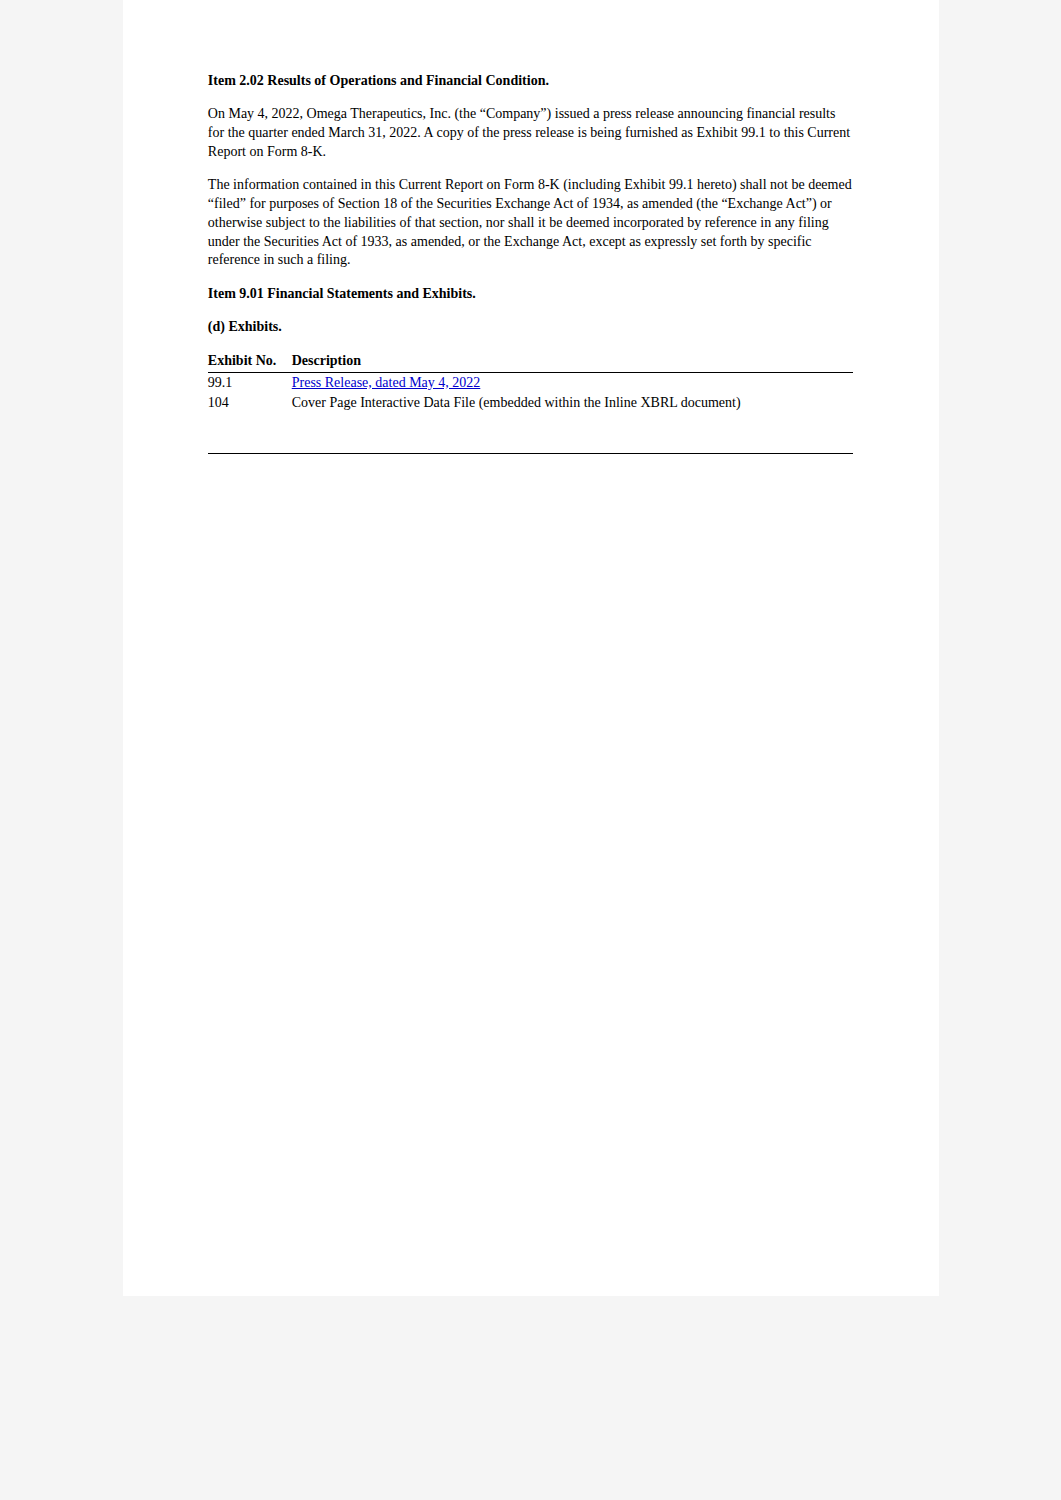Item 2.02 Results of Operations and Financial Condition.
On May 4, 2022, Omega Therapeutics, Inc. (the “Company”) issued a press release announcing financial results for the quarter ended March 31, 2022. A copy of the press release is being furnished as Exhibit 99.1 to this Current Report on Form 8-K.
The information contained in this Current Report on Form 8-K (including Exhibit 99.1 hereto) shall not be deemed “filed” for purposes of Section 18 of the Securities Exchange Act of 1934, as amended (the “Exchange Act”) or otherwise subject to the liabilities of that section, nor shall it be deemed incorporated by reference in any filing under the Securities Act of 1933, as amended, or the Exchange Act, except as expressly set forth by specific reference in such a filing.
Item 9.01 Financial Statements and Exhibits.
(d) Exhibits.
| Exhibit No. | Description |
| --- | --- |
| 99.1 | Press Release, dated May 4, 2022 |
| 104 | Cover Page Interactive Data File (embedded within the Inline XBRL document) |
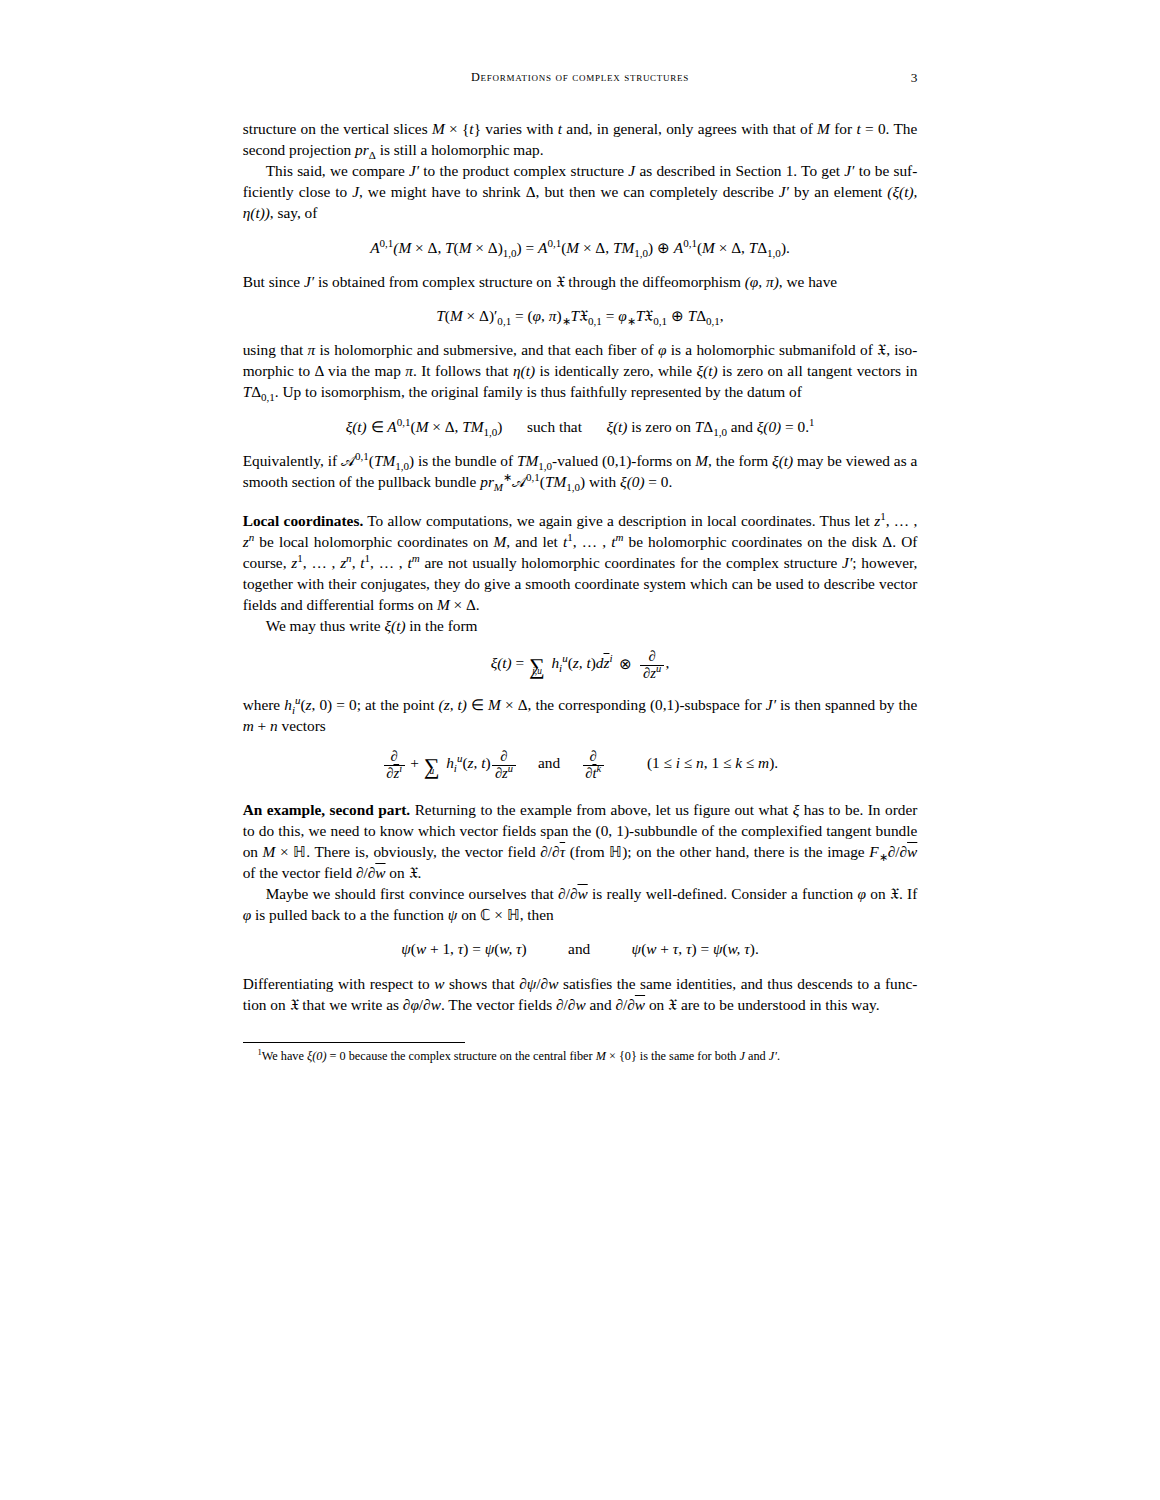Deformations of complex structures 3
structure on the vertical slices M × {t} varies with t and, in general, only agrees with that of M for t = 0. The second projection prΔ is still a holomorphic map.
This said, we compare J′ to the product complex structure J as described in Section 1. To get J′ to be sufficiently close to J, we might have to shrink Δ, but then we can completely describe J′ by an element (ξ(t), η(t)), say, of
A0,1(M × Δ, T(M × Δ)1,0) = A0,1(M × Δ, TM1,0) ⊕ A0,1(M × Δ, TΔ1,0).
But since J′ is obtained from complex structure on 𝔛 through the diffeomorphism (φ, π), we have
T(M × Δ)′0,1 = (φ, π)∗T𝔛0,1 = φ∗T𝔛0,1 ⊕ TΔ0,1,
using that π is holomorphic and submersive, and that each fiber of φ is a holomorphic submanifold of 𝔛, isomorphic to Δ via the map π. It follows that η(t) is identically zero, while ξ(t) is zero on all tangent vectors in TΔ0,1. Up to isomorphism, the original family is thus faithfully represented by the datum of
ξ(t) ∈ A0,1(M × Δ, TM1,0) such that ξ(t) is zero on TΔ1,0 and ξ(0) = 0.1
Equivalently, if 𝒜0,1(TM1,0) is the bundle of TM1,0-valued (0,1)-forms on M, the form ξ(t) may be viewed as a smooth section of the pullback bundle prM∗𝒜0,1(TM1,0) with ξ(0) = 0.
Local coordinates. To allow computations, we again give a description in local coordinates. Thus let z1, … , zn be local holomorphic coordinates on M, and let t1, … , tm be holomorphic coordinates on the disk Δ. Of course, z1, … , zn, t1, … , tm are not usually holomorphic coordinates for the complex structure J′; however, together with their conjugates, they do give a smooth coordinate system which can be used to describe vector fields and differential forms on M × Δ.
We may thus write ξ(t) in the form
ξ(t) = ∑i,u hiu(z, t)dzi ⊗ ∂∂zu,
where hiu(z, 0) = 0; at the point (z, t) ∈ M × Δ, the corresponding (0,1)-subspace for J′ is then spanned by the m + n vectors
∂∂zi + ∑u hiu(z, t)∂∂zu and ∂∂tk (1 ≤ i ≤ n, 1 ≤ k ≤ m).
An example, second part. Returning to the example from above, let us figure out what ξ has to be. In order to do this, we need to know which vector fields span the (0, 1)-subbundle of the complexified tangent bundle on M × ℍ. There is, obviously, the vector field ∂/∂τ (from ℍ); on the other hand, there is the image F∗∂/∂w of the vector field ∂/∂w on 𝔛.
Maybe we should first convince ourselves that ∂/∂w is really well-defined. Consider a function φ on 𝔛. If φ is pulled back to a the function ψ on ℂ × ℍ, then
ψ(w + 1, τ) = ψ(w, τ) and ψ(w + τ, τ) = ψ(w, τ).
Differentiating with respect to w shows that ∂ψ/∂w satisfies the same identities, and thus descends to a function on 𝔛 that we write as ∂φ/∂w. The vector fields ∂/∂w and ∂/∂w on 𝔛 are to be understood in this way.
1We have ξ(0) = 0 because the complex structure on the central fiber M × {0} is the same for both J and J′.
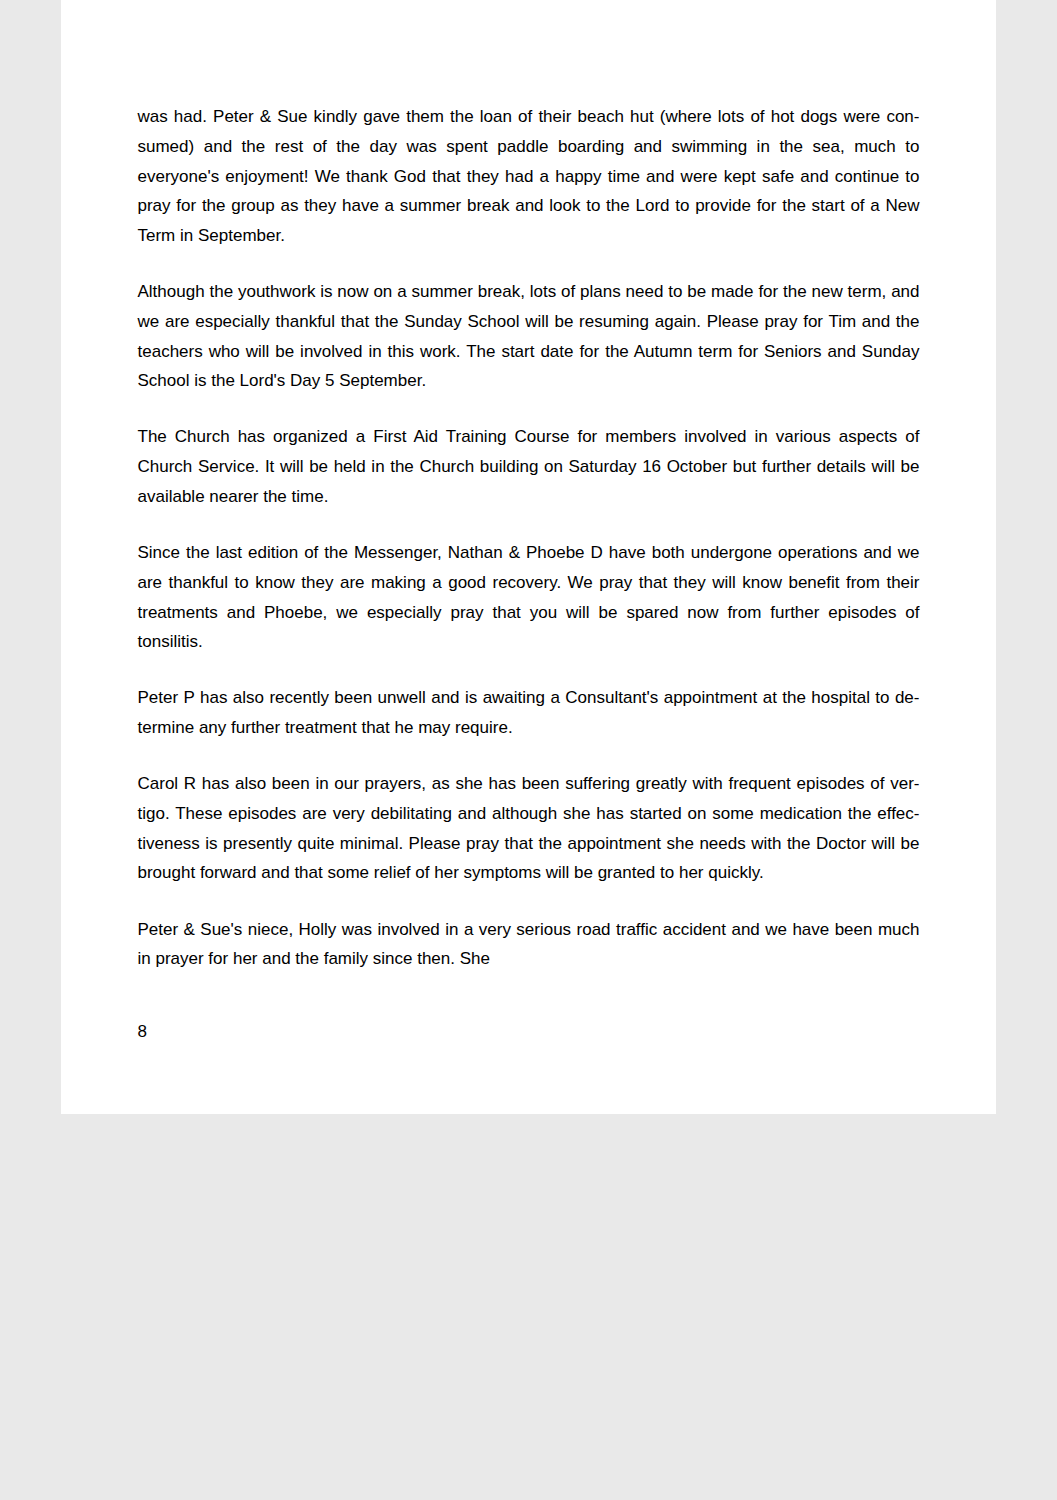was had. Peter & Sue kindly gave them the loan of their beach hut (where lots of hot dogs were consumed) and the rest of the day was spent paddle boarding and swimming in the sea, much to everyone's enjoyment! We thank God that they had a happy time and were kept safe and continue to pray for the group as they have a summer break and look to the Lord to provide for the start of a New Term in September.
Although the youthwork is now on a summer break, lots of plans need to be made for the new term, and we are especially thankful that the Sunday School will be resuming again. Please pray for Tim and the teachers who will be involved in this work. The start date for the Autumn term for Seniors and Sunday School is the Lord's Day 5 September.
The Church has organized a First Aid Training Course for members involved in various aspects of Church Service. It will be held in the Church building on Saturday 16 October but further details will be available nearer the time.
Since the last edition of the Messenger, Nathan & Phoebe D have both undergone operations and we are thankful to know they are making a good recovery. We pray that they will know benefit from their treatments and Phoebe, we especially pray that you will be spared now from further episodes of tonsilitis.
Peter P has also recently been unwell and is awaiting a Consultant's appointment at the hospital to determine any further treatment that he may require.
Carol R has also been in our prayers, as she has been suffering greatly with frequent episodes of vertigo. These episodes are very debilitating and although she has started on some medication the effectiveness is presently quite minimal. Please pray that the appointment she needs with the Doctor will be brought forward and that some relief of her symptoms will be granted to her quickly.
Peter & Sue's niece, Holly was involved in a very serious road traffic accident and we have been much in prayer for her and the family since then. She
8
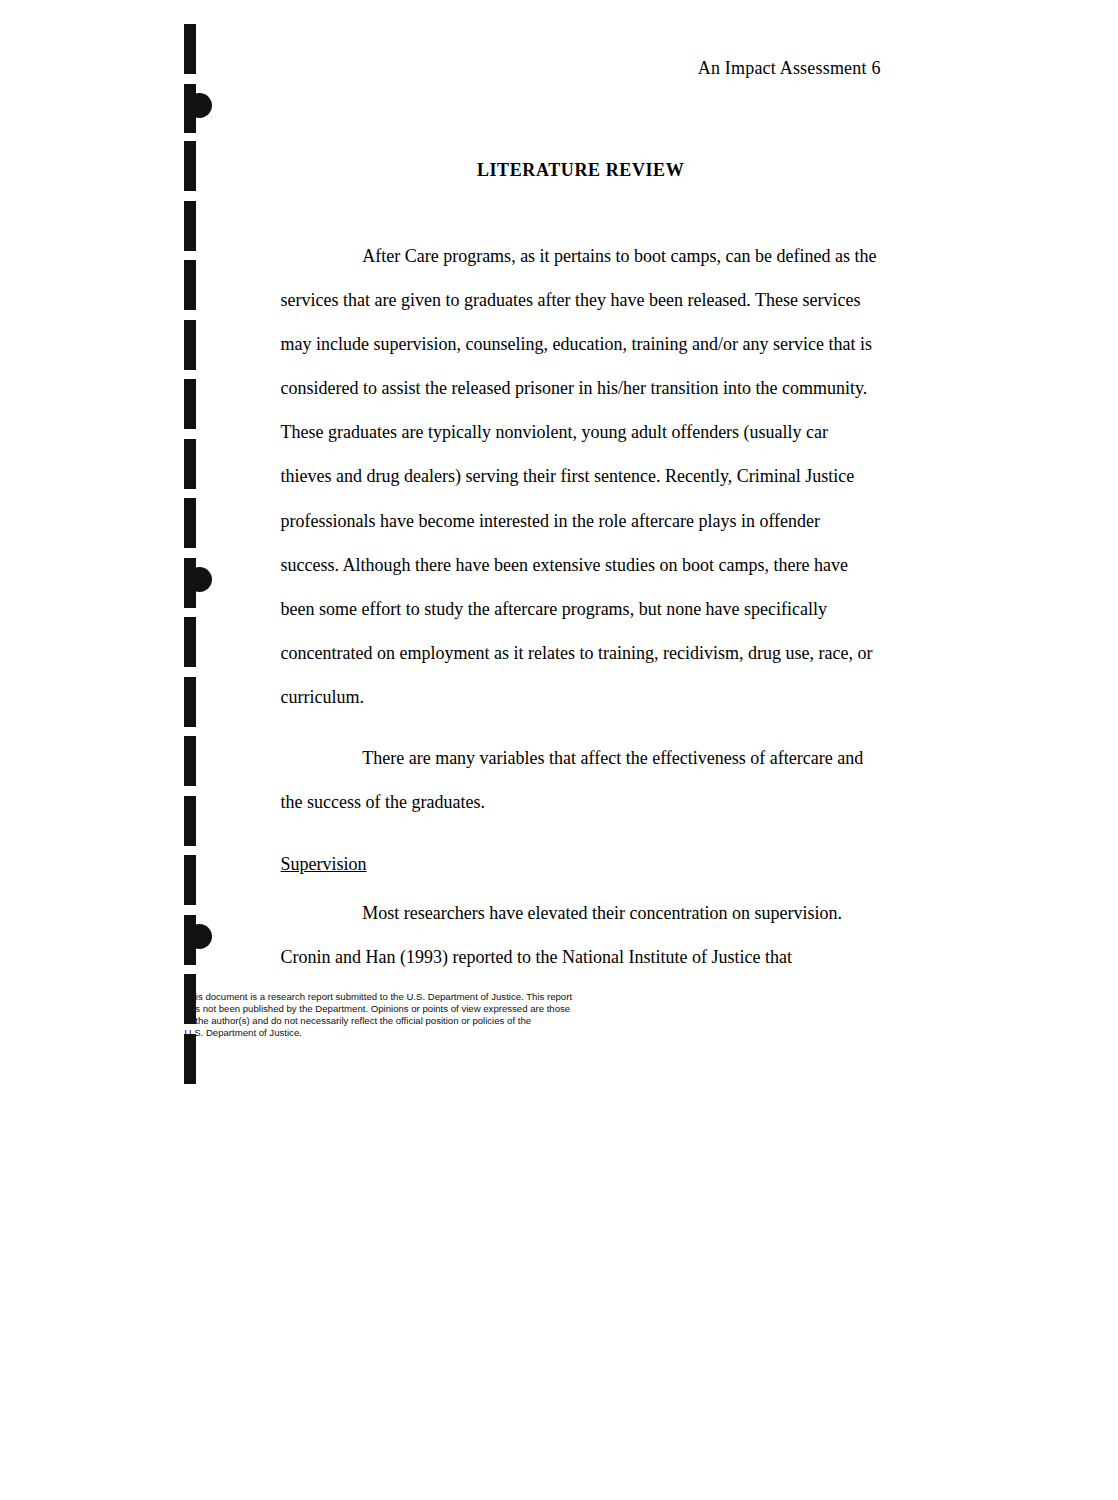An Impact Assessment 6
LITERATURE REVIEW
After Care programs, as it pertains to boot camps, can be defined as the services that are given to graduates after they have been released. These services may include supervision, counseling, education, training and/or any service that is considered to assist the released prisoner in his/her transition into the community. These graduates are typically nonviolent, young adult offenders (usually car thieves and drug dealers) serving their first sentence. Recently, Criminal Justice professionals have become interested in the role aftercare plays in offender success. Although there have been extensive studies on boot camps, there have been some effort to study the aftercare programs, but none have specifically concentrated on employment as it relates to training, recidivism, drug use, race, or curriculum.
There are many variables that affect the effectiveness of aftercare and the success of the graduates.
Supervision
Most researchers have elevated their concentration on supervision. Cronin and Han (1993) reported to the National Institute of Justice that
This document is a research report submitted to the U.S. Department of Justice. This report
has not been published by the Department. Opinions or points of view expressed are those
of the author(s) and do not necessarily reflect the official position or policies of the
U.S. Department of Justice.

===============

Task to carry out » Give again exactly, and only, the lines above starting at the one with "ξ(t) ∈ A0,1(M" and ending at the one with "1We have ξ(0)".

Output of the exercise »
ξ(t) ∈ A0,1(M × Δ, TM1,0) such that ξ(t) is zero on TΔ1,0 and ξ(0) = 0.1
Equivalently, if 𝒜0,1(TM1,0) is the bundle of TM1,0-valued (0,1)-forms on M, the form ξ(t) may be viewed as a smooth section of the pullback bundle prM∗𝒜0,1(TM1,0) with ξ(0) = 0.
Local coordinates. To allow computations, we again give a description in local coordinates. Thus let z1, … , zn be local holomorphic coordinates on M, and let t1, … , tm be holomorphic coordinates on the disk Δ. Of course, z1, … , zn, t1, … , tm are not usually holomorphic coordinates for the complex structure J′; however, together with their conjugates, they do give a smooth coordinate system which can be used to describe vector fields and differential forms on M × Δ.
We may thus write ξ(t) in the form
ξ(t) = ∑i,u hiu(z, t)dzi ⊗ ∂∂zu,
where hiu(z, 0) = 0; at the point (z, t) ∈ M × Δ, the corresponding (0,1)-subspace for J′ is then spanned by the m + n vectors
∂∂zi + ∑u hiu(z, t)∂∂zu and ∂∂tk (1 ≤ i ≤ n, 1 ≤ k ≤ m).
An example, second part. Returning to the example from above, let us figure out what ξ has to be. In order to do this, we need to know which vector fields span the (0, 1)-subbundle of the complexified tangent bundle on M × ℍ. There is, obviously, the vector field ∂/∂τ (from ℍ); on the other hand, there is the image F∗∂/∂w of the vector field ∂/∂w on 𝔛.
Maybe we should first convince ourselves that ∂/∂w is really well-defined. Consider a function φ on 𝔛. If φ is pulled back to a the function ψ on ℂ × ℍ, then
ψ(w + 1, τ) = ψ(w, τ) and ψ(w + τ, τ) = ψ(w, τ).
Differentiating with respect to w shows that ∂ψ/∂w satisfies the same identities, and thus descends to a function on 𝔛 that we write as ∂φ/∂w. The vector fields ∂/∂w and ∂/∂w on 𝔛 are to be understood in this way.
1We have ξ(0) = 0 because the complex structure on the central fiber M × {0} is the same for both J and J′.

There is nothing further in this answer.